* _PROMPT_
Pick up the article about The Canton Group below where its last paragraph ends and continue it.

* _PASSAGE TO READ_

· · · · · · ·

Staying current – or ideally ahead of the curve – when it comes to technology is no easy task. Kazi says The Canton Group aims to use technology that has real staying power. “We try to avoid getting caught up in ones that are fads with no long-term value to our clients. We also made a conscious decision to be technology agnostic – we have no set allegiance to any one software platform, for example. Instead we focus on what issues our clients are facing, how we can offer continued value, and how we can tie into their operations so that we are a partner and an extension of their organization,” he says. “If we are not continuously offering something of real inherent value to our clients, than we need to reevaluate what we are doing and the services we are providing.”

One area of particular focus for The Canton Group’s clients is the need to ensure cybersecurity, especially after the recent massive data breach experienced by Equifax that affected almost half of U.S. consumers. Kazi says that his firm takes a proactive, not reactive, approach when aiming to secure clients’ sensitive data. “Whether we are designing a new system or rebuilding an outdated system, we build the system with security in mind from the onset. When you don’t have the right security professionals involved in the beginning, you are forced to try patching or throwing security devices at an existing system, which increases costs and often does little to improve the inherent security of the system. We take ownership of the entire application instead of re-selling security appliances or security software,” Kazi says.

Having security professionals involved in the initial architecture and design of a system is nothing new to The Canton Group. While some agencies focus primarily on website design and marketing, and others are strictly IT shops that deploy IT infrastructure but not necessarily software focused, The Canton Group takes a different approach. All services – from software development to web/mobile design, application support, systems integration and technology consulting – are completely integrated, allowing the firm to develop impactful solutions to complex challenges.

Keeping An Eye on the Bottom Line

With any substantial undertaking such as developing and installing a new IT infrastructure, system or new software to address changing needs, there is a cost involved. And with many of The Canton Group’s government clients, the challenge is transitioning off of outdated systems – called “legacy systems” – to more advanced, Cloud-based systems, while being mindful and sensitive to limited budgets.

“We look at what needs to be immediately replaced and what can be slowly integrated, as well as the total cost for the organization, such as raw hardware, labor and software licensing. We look at what the legacy system is costing the organization in terms of preventing operational capabilities, not to mention the cybersecurity implications with an outdated system. All of these variables factor into our recommendations of how to migrate away from a legacy system,” Kazi says.

Beyond the budget, migrating from a legacy system takes time, but the organization still needs to function properly during this transition. Kazi uses the analogy of trying to change the wheels on a bus while it’s still moving. “When we first started, we were mostly building systems from scratch with custom design and development. With the legacy systems, we are designing and developing the new systems while still caring for the old one, which is significantly more complex and challenging.”

Despite growing significantly in size, employees at The Canton Group remain a close knit team, collaborating on projects on a regular basis.

The Canton Group’s success in this niche has paid dividends for the firm as Kazi estimates that government work – on the local, state and federal level – represents about 65 percent of the firm’s projects. The Canton Group’s portfolio includes development of mobile applications and a website for NOAA and The Bill and Melinda Gates Foundation in partnership with Johns Hopkins University, website development for the Social Security Administration, as well as long-term contracts with high-profile government agencies, including the Maryland State Department of Education, the Internal Revenue Service and the U.S. Department of State. They have also performed work for universities from the University of Maryland School of Public Health to the University of Southern California.

· · · · · · ·

* _DATASET SECTION_
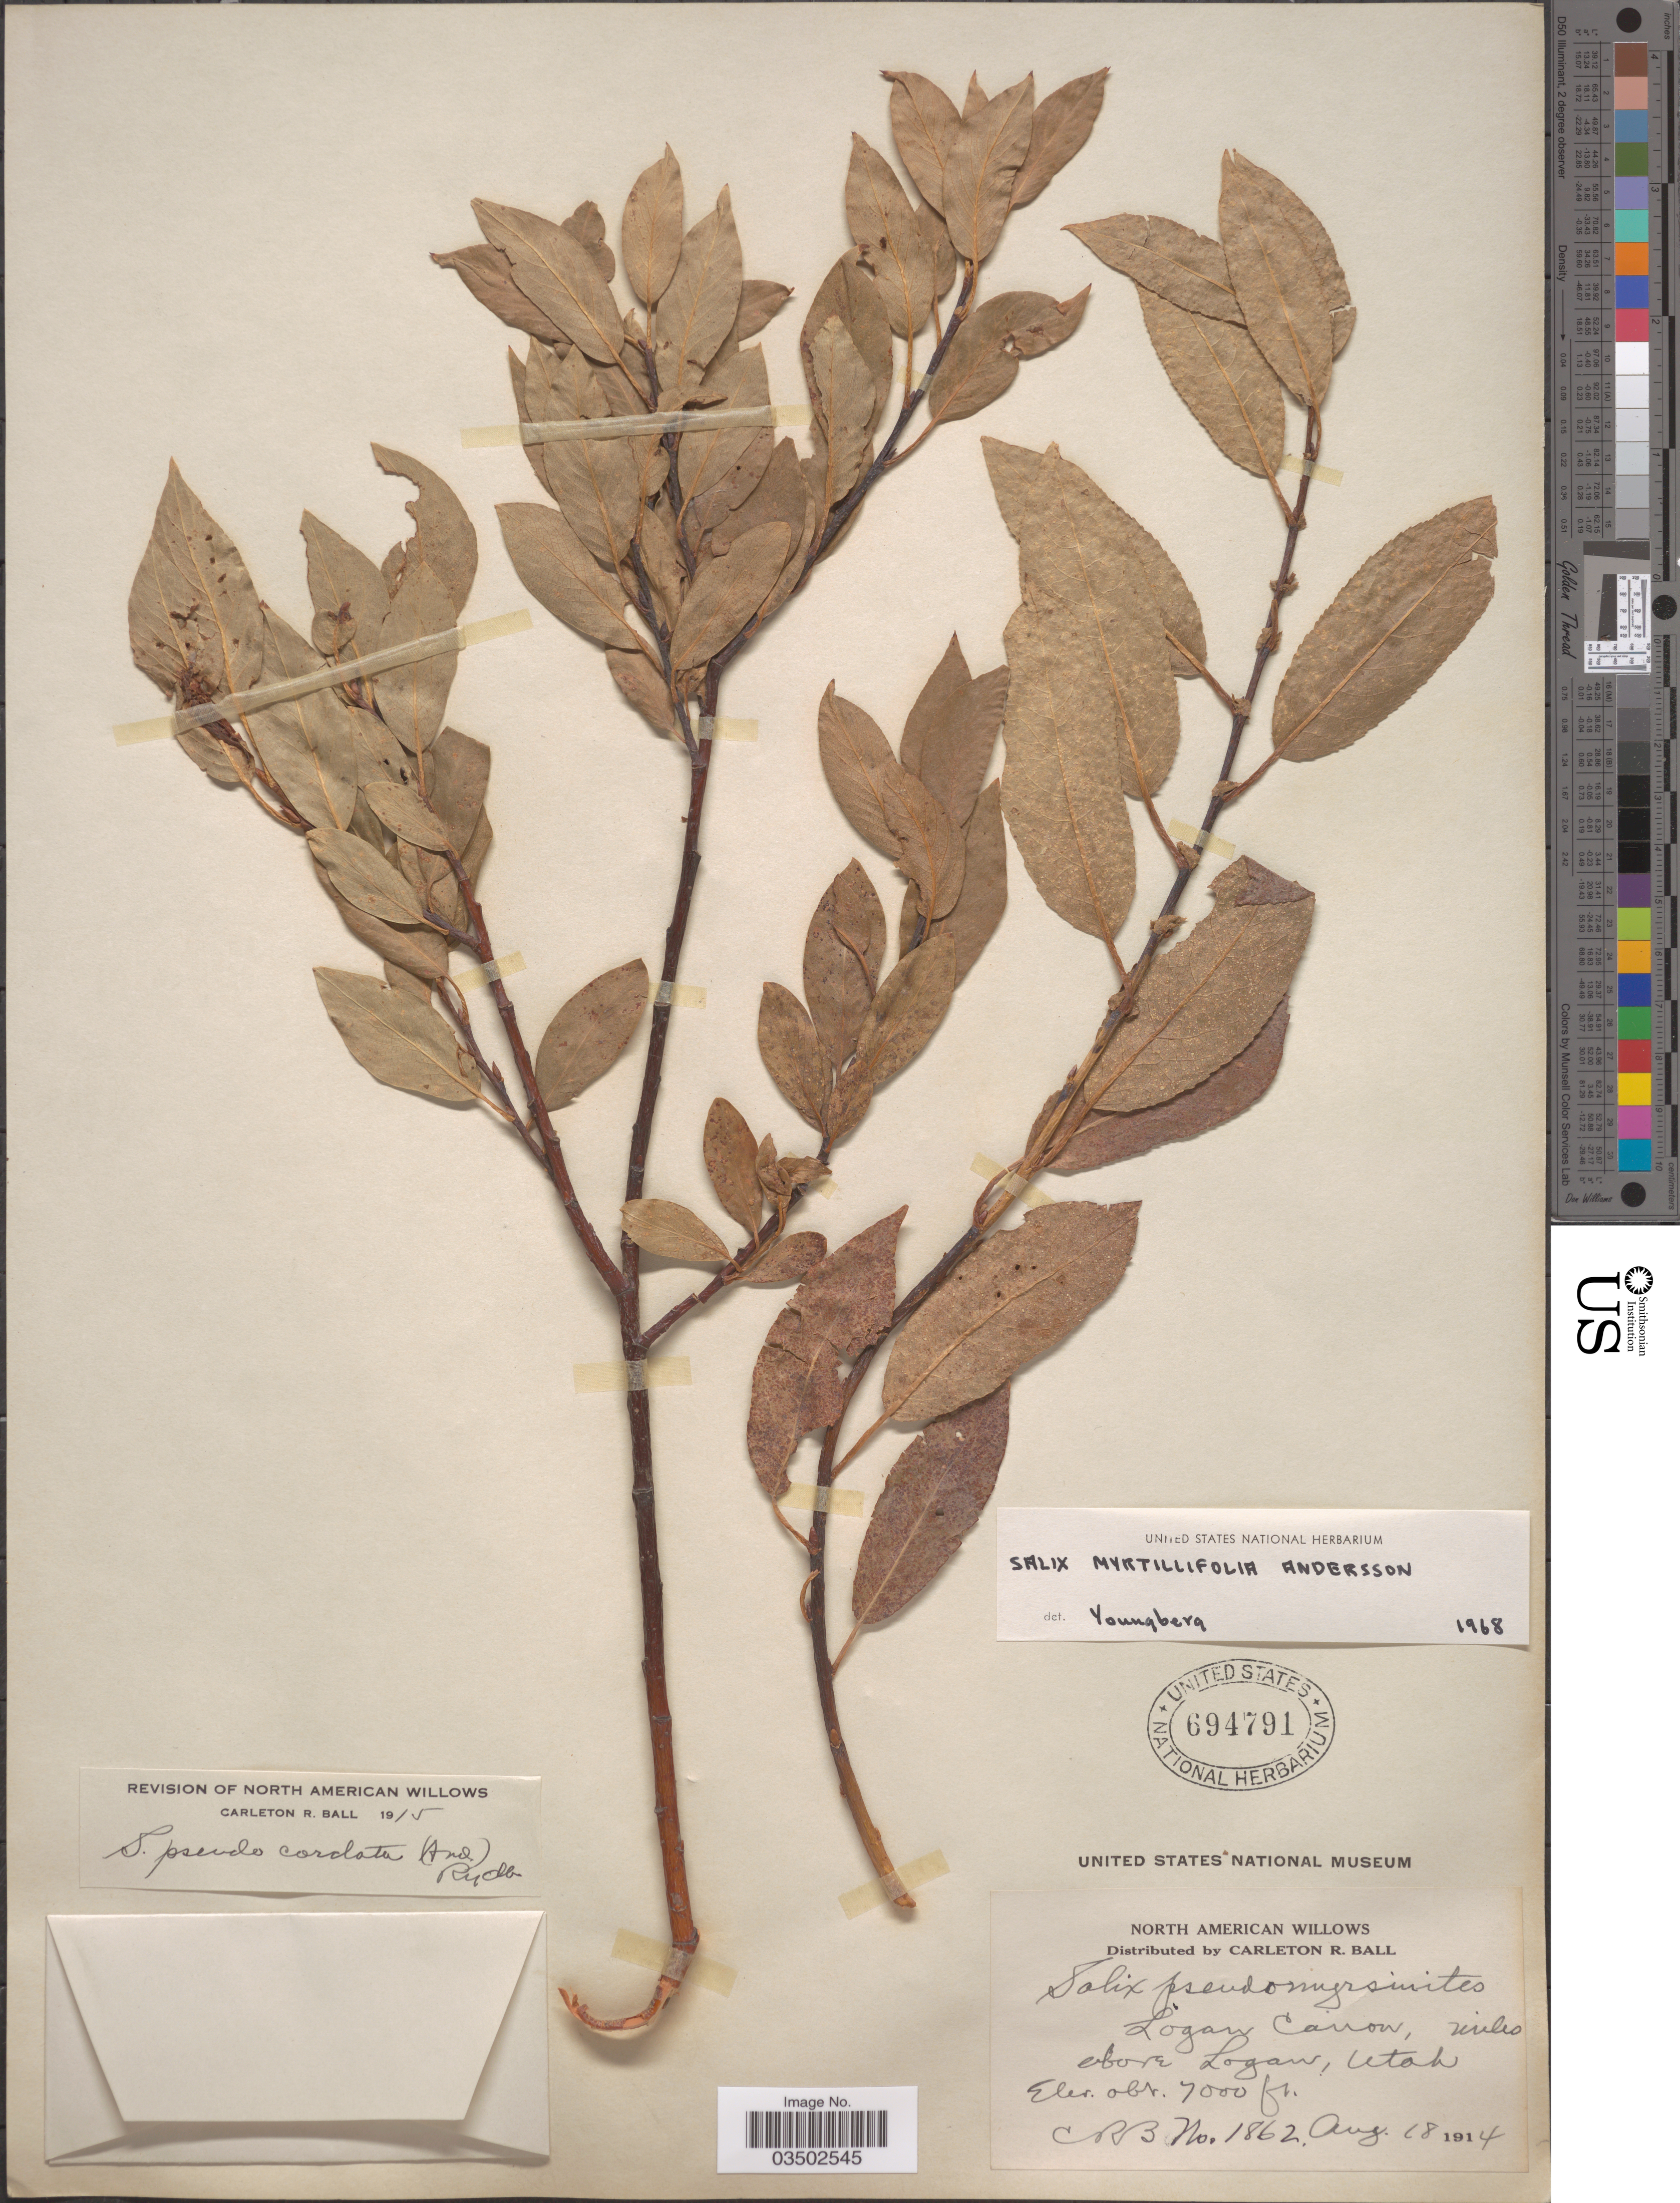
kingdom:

· · · · · · ·

* _TASK OUTPUT_
“There is huge growth potential in government work. An IT modernization fund has been pushed for years in the federal government, as there is a massive amount of legacy systems that need to be migrated. It’s a tremendous undertaking that cannot be done all at once, so the government needs to prioritize and assess which systems are most critical and have the largest operational impact,” Kazi notes.

Diversification for Future Growth

Like any successful company, The Canton Group is not about to rest on its laurels and is always eyeing new opportunities. The firm is proud of its Baltimore heritage and has deep roots in the local community (see sidebar).

Kazi says, “We don’t aggressively pursue work in other markets because we don’t need to, but we do get work outside the regional market via referrals or by direct contact based on our past work. However, with the nature of the work that we do, it is necessary to serve a national customer base.” Serving clients from coast to coast is made easier by technological advances. “In the early days, I had to travel a lot to Texas, Seattle and New York City. Now technology allows us to do so much more remotely. We have some clients where we have never physically gone out to see them – from the initial discussion of the scope of work, to managing the project to deploying it into production. And these are clients we’ve had for years,” he says.

Some national clients of note include Kaiser Permanente, Xerox, Audi, National Oceanic and Atmospheric Administration, the National Consortium for the Study of Terrorism and Responses to Terrorism, NASA and Deloitte. Kazi says that The Canton Group is looking to expand into multiple sectors, and the new business development efforts are led by Laura Gaworecki and Frank Dickson, Business Development Directors.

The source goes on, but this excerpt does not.